Reported: 2005-05-09 14:35 UTC by Daniel Kinzler
Modified: 2013-09-14 17:13 UTC (History)
3 users (show)

See Also:
Web browser: ---
Mobile Platform: ---
Assignee Huggle Beta Tester: ---


Attachments

Description Daniel Kinzler 2005-05-09 14:35:44 UTC
There was some talk about a better aproach to rendering and caching at LJ in
january, see <http://www.livejournal.com/community/wikitech/2943.html>. I would
like to repeat the suggestions I made there, so maybe someone can have a look at
implementing them some times. Its basically about using redirects and CSS to
allow all users to be served the exact same HTML code. So here goes:

* The NewTalk-Natification could be implemented by CSS: It would always be
present in the HTML, but invisible (set to "display:none"). An additional small
CSS could be included that is always pulled from the apache and just makes that
message visible when needed.

* innocence suggested in the IRC to handle "My Talk" / "My Contributeion" etc by
pointing them at a special page that automatically redirects to the correct user
page. That sounds good...

* The only problem remaining is "red links". This could be solved using css and
redirects too: first, let the links point to the normal URL, without the "edit"
action - when a nonexistant page is visited, simply redirect to the edit-page.
That would be a change in semantics, but it would be worth it i think.

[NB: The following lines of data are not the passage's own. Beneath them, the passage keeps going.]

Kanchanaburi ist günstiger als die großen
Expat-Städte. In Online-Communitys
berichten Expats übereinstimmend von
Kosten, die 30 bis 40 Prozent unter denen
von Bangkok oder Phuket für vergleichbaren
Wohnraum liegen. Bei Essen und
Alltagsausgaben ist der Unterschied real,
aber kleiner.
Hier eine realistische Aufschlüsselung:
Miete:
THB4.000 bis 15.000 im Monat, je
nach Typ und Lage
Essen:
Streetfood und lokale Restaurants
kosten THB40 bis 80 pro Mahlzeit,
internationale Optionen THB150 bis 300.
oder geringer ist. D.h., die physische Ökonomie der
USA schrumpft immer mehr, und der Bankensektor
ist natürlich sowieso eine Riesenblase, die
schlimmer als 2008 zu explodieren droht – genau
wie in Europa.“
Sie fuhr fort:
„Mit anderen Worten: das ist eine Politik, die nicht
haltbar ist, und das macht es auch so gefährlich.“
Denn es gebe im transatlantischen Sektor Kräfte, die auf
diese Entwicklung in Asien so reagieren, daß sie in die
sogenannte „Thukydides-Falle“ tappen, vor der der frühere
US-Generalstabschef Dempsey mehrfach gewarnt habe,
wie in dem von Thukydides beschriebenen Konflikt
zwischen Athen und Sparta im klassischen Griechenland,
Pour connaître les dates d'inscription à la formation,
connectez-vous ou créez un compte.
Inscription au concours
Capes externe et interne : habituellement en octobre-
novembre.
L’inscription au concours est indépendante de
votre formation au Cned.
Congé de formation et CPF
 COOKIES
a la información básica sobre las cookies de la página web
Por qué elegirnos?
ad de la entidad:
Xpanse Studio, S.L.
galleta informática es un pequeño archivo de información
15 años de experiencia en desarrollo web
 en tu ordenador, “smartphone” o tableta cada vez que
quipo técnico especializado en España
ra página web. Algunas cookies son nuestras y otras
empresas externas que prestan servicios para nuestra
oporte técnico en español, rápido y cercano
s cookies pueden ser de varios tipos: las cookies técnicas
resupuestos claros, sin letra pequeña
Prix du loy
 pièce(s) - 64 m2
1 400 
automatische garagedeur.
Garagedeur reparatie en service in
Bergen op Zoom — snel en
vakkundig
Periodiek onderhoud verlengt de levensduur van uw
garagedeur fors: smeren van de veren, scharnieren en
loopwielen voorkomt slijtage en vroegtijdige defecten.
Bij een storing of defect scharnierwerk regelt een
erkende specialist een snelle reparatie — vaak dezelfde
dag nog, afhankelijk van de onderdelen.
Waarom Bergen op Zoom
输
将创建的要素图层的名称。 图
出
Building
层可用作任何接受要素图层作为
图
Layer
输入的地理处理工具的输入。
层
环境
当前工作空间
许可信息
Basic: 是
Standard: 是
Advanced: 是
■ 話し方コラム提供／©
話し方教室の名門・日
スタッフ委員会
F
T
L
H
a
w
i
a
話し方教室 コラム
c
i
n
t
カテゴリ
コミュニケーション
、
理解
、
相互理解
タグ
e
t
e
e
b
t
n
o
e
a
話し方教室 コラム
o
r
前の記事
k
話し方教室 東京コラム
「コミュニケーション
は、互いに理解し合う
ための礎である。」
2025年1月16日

* The coloring of dead links could be done via a separate css file that is not
cached and always created dynamically by the apaches. This CSS would need to
define a separate class for every link-target, maybe named along the lines of
"link_to_Foobar" - that'S not very elegant, but it should work, i think...

So i belive it *is* possible to use full HTML caching *all* requests. What do
you think?
Comment 1 Happy-melon 2011-03-30 22:47:40 UTC
I think that this is throwing away a lot of accessibility and semantic clarity, which in the modern age of MediaWiki we would not accept.  Including the newmessages bar on every pageview for all text browsers is pretty much a nonstarter in 2011.  WONTFIX/INVALID?
Comment 2 Marius Hoch 2013-09-14 17:13:34 UTC
I agree that we should WONTFIX this for various reasons (most obvious ones already pointed out).